Collection entries
— begin —
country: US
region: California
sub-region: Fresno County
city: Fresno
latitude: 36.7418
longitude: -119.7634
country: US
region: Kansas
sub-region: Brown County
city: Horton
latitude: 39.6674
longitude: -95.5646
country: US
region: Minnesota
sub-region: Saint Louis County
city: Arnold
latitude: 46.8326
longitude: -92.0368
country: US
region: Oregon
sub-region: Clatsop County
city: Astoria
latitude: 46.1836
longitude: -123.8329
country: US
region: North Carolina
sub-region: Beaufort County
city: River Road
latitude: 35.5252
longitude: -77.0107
— end —
— begin —
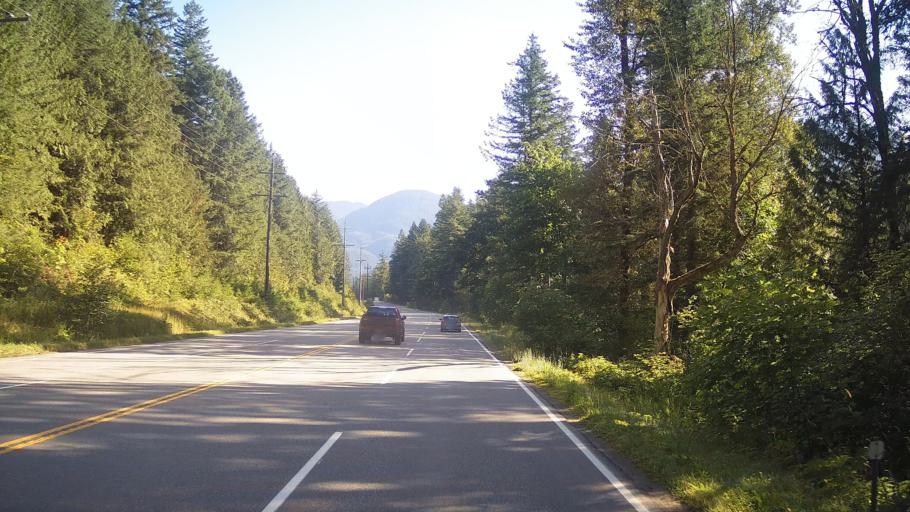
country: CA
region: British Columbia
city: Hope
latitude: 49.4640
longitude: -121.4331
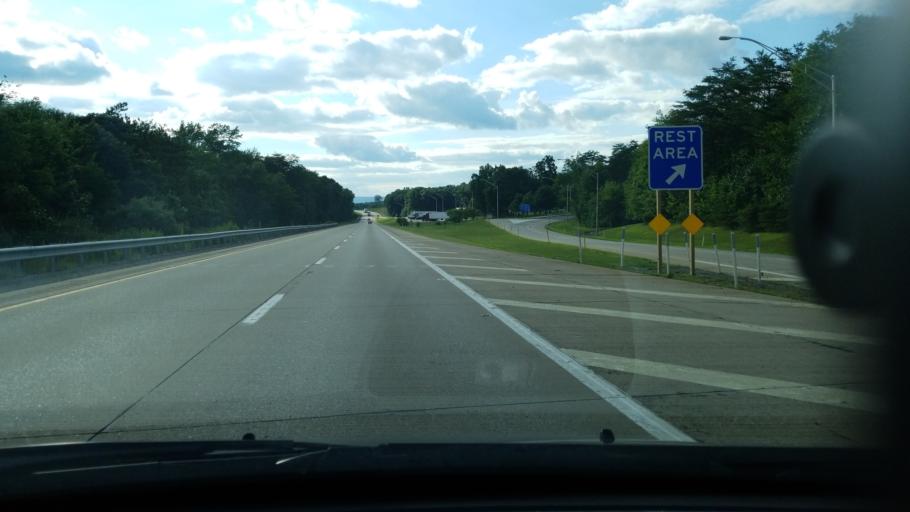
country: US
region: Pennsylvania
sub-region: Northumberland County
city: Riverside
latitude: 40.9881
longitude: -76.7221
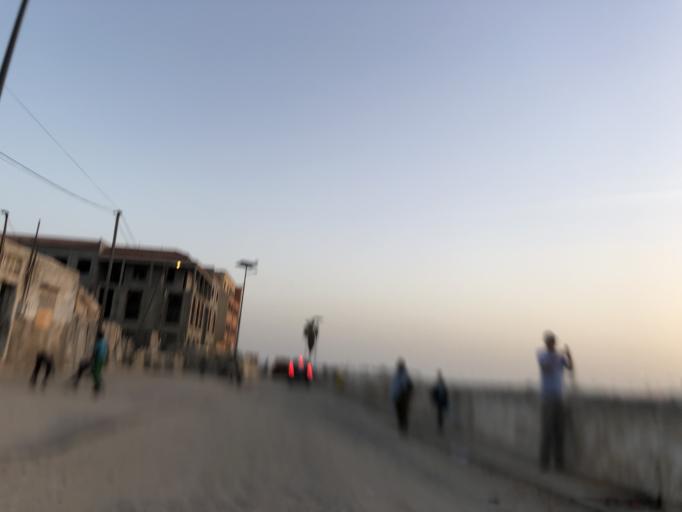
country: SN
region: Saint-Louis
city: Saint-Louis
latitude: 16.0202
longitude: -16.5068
— end —
Task details - Please transcribe the stretch of the entries above from the line containing "city: Astoria" through the line containing "latitude: 35.5252", both included, and nothing beyond it.

Reply -
city: Astoria
latitude: 46.1836
longitude: -123.8329
country: US
region: North Carolina
sub-region: Beaufort County
city: River Road
latitude: 35.5252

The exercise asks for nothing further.